Laparoscopic cholecystectomy had a number of limitations and contraindications during the early days of its practical introduction in surgery. The surgeons were learning the technique which was at the time recently introduced and it took some time for surgeons to develop the confidence and skill to perform this operation as a routine procedure. Initially there was a sudden rise in the rate of common bile duct (CBD) injuries and other complications.16-19 Despite a huge improvement in the technique, vast experience of the surgeons, advanced instruments and anaesthesia techniques, we still come across situations where one is actually faced with a technically difficult situation. Among the common difficult situations include acute cholecystitis with adhesions, empyema gallbladder, distorted anatomy of Callot\'s triangle, congenital anomalies, electrocautery injury and many other similar conditions.20,21 The present study highlights the importance of knowing when to stop the laparoscopic procedure and convert it to open technique to avoid life-threatening complications. Conversion of the procedure is usually considered a failure of the procedure and with this thought in mind, surgeons make every effort to complete the procedure laparoscopically. The study emphasises the importance of conversion when it is not possible to move any further with laparoscopic cholecystectomy as it can save the life of the patient.
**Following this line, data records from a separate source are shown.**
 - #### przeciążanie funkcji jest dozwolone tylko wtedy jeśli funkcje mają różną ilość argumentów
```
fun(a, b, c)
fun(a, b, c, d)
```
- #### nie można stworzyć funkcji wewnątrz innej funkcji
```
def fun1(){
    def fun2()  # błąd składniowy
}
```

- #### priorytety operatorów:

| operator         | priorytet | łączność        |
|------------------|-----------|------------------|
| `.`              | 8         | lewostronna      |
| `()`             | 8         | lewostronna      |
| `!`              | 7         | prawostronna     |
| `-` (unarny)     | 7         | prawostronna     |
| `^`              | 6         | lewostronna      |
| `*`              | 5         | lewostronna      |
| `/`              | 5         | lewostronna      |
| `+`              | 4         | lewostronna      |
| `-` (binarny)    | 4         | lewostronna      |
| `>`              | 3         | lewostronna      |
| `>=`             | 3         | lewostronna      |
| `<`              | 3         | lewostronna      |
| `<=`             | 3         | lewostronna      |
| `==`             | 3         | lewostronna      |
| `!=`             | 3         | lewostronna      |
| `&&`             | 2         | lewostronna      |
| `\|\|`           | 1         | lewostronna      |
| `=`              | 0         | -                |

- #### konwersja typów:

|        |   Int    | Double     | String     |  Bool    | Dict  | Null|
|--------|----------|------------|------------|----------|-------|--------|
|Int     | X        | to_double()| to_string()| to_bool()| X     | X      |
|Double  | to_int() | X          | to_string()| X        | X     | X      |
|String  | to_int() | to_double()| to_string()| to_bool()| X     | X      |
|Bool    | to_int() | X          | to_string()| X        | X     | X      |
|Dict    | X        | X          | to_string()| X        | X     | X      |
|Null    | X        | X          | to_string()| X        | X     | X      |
Our results show a very clear-cut increased incidence of operative and post-operative complications where procedure was continued despite tremendous difficulties in dissection. Our point of view is also seconded by other studies emphasising the importance of conversion when needed.22,23 One study24 mentioned the adverse effects of conversion like lengthening of the total operative time, post-operative morbidity and hospital expenses, but our perspective is the prevention of complications and safety of patients. Our argument is also supported by a study25 stating that decision to conversion should focus on the safety of the patients instead of the length of operation or total cost incurred on procedure.
It is clear that undue conversion is not advisable, but should not be denied when patient\'s safety and life are under threat. This study suggests that conversion of the laparoscopic cholecystectomy is not actually a failure of the surgeon, as is commonly interpreted, but is a life-saving procedure as depicted by the results of the study. The experience of the operating surgeon plays a pivotal role in this regard.
Conversion to open cholecystectomy is not a failure, rather it\'s a proof of maturity and an evidence of professional responsibility as it can avoid life-threatening complications in difficult situations.